Lo que se veía hace siglos como una injusticia y pecado personal lo ve ahora la Iglesia como un problema grave estructural: “Una de las mayores injusticias del mundo contemporáneo consiste precisamente en esto: en que son relativamente pocos los que poseen mucho, y muchos los que no poseen casi nada. Es la injusticia de la mala distribución de los bienes y servicios destinados originariamente a todos” (Juan Pablo II, Sollicitudo rei socialis, n° 28). El Papa Francisco ha insistido en este tema recordándonos que “hay una economía que mata” y ha recordado la tradición básica de la Iglesia citando dos palabras de Juan Pablo II: “la Iglesia defiende, sí, el legítimo derecho a la propiedad privada, pero enseña con no menor claridad que sobre toda propiedad privada grava siempre una hipoteca social, para que los bienes sirvan a la destinación general que Dios les ha dado” (Laudato si, n° 74).

La Iglesia, aunque con frecuencia da recomendaciones concretas, deja a la conciencia y a la creatividad humana la construcción de estrategias y políticas que conduzcan a esa finalidad de compartir los bienes de la creación y la riqueza que hayamos podido multiplicar desde ellos. En El Salvador nos tocará, si queremos vivir en serio nuestro cristianismo, convertir en actitud, norma y tarea real el compartir con los necesitados lo que somos y tenemos. A los gobernantes y políticos les tocará impulsar medidas, leyes e instituciones que apoyen las necesidades básicas de la población. Ese es el modo político de compartir. No sería justo que en estos tiempos difíciles para la población se encareciera o no alcanzara para todos el agua potable, como desde hace años viene insistiendo la Iglesia. El cuidado de la vida y la salud, el control de precios de alimentos básicos y medicinas, el salario decente, la protección social universal, el acceso a vivienda propia, el cuidado de población vulnerable como niños y ancianos, son tareas en las que los políticos debe poner un especial empeño.

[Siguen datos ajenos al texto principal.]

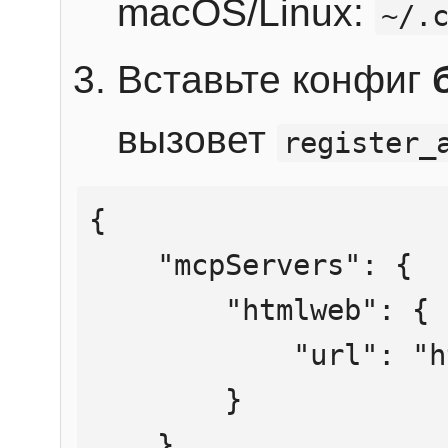
macOS/Linux:
~/.
Вставьте конфиг
вызовет
register_
{

    "mcpServers": {

        "htmlweb": {

            "url": "https://mcp.htmlweb.ru/"

        }

    }
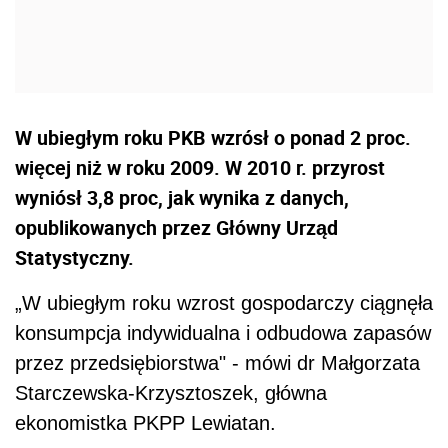
W ubiegłym roku PKB wzrósł o ponad 2 proc.
więcej niż w roku 2009. W 2010 r. przyrost
wyniósł 3,8 proc, jak wynika z danych,
opublikowanych przez Główny Urząd
Statystyczny.
„W ubiegłym roku wzrost gospodarczy ciągnęła
konsumpcja indywidualna i odbudowa zapasów
przez przedsiębiorstwa" - mówi dr Małgorzata
Starczewska-Krzysztoszek, główna
ekonomistka PKPP Lewiatan.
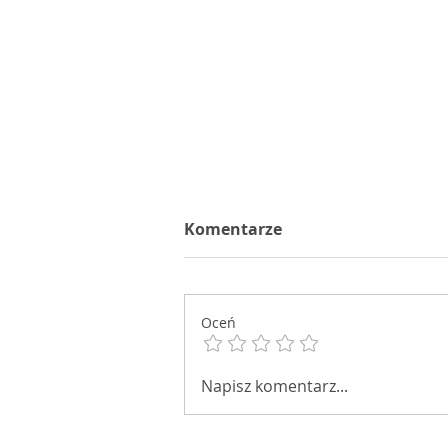
Komentarze
Chwalimy się!
Oceń
Napisz komentarz...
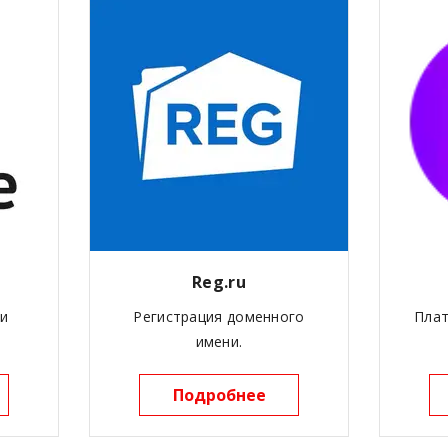
Reg.ru
 и
Регистрация доменного
Пла
имени.
Подробнее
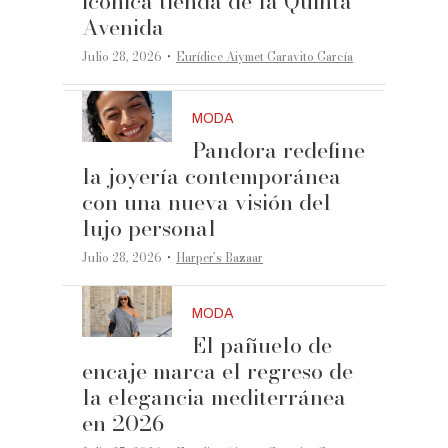
icónica tienda de la Quinta
Avenida
·
Julio 28, 2026
Eurídice Aiymet Garavito García
MODA
Pandora redefine
la joyería contemporánea
con una nueva visión del
lujo personal
·
Julio 28, 2026
Harper’s Bazaar
MODA
El pañuelo de
encaje marca el regreso de
la elegancia mediterránea
en 2026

Los empresarios cristianos deben imponerse modos de vida más austeros y planificar una mayor y mejor oferta laboral. Multiplicar los bienes y compartirlos, al tiempo que protegen la naturaleza, es parte indispensable de su responsabilidad cristiana. La sociedad civil, de la que son parte un gran número de cristianos, debe insistir en la superación total de la pobreza en El Salvador, poner sus conocimientos al servicio de esta tarea y denunciar cualquier actividad que reproduzca o multiplique la desigualdad. A todos nos tocará acompañar a los pobres en sus reivindicaciones, a quienes sufren en su dolor y a quienes tienen severas privaciones en sus necesidades. El mandato cristiano del amor nos dice siempre que “no podemos amar a Dios a quien no vemos si no amamos a nuestro prójimo a quien sí vemos” (1 Jn 4, 20). Ante el crecimiento de la pobreza, fruto de la pandemia, compartir es la palabra que debe dominar nuestro horizonte.

José M. Tojeira, Director del IDHUCA.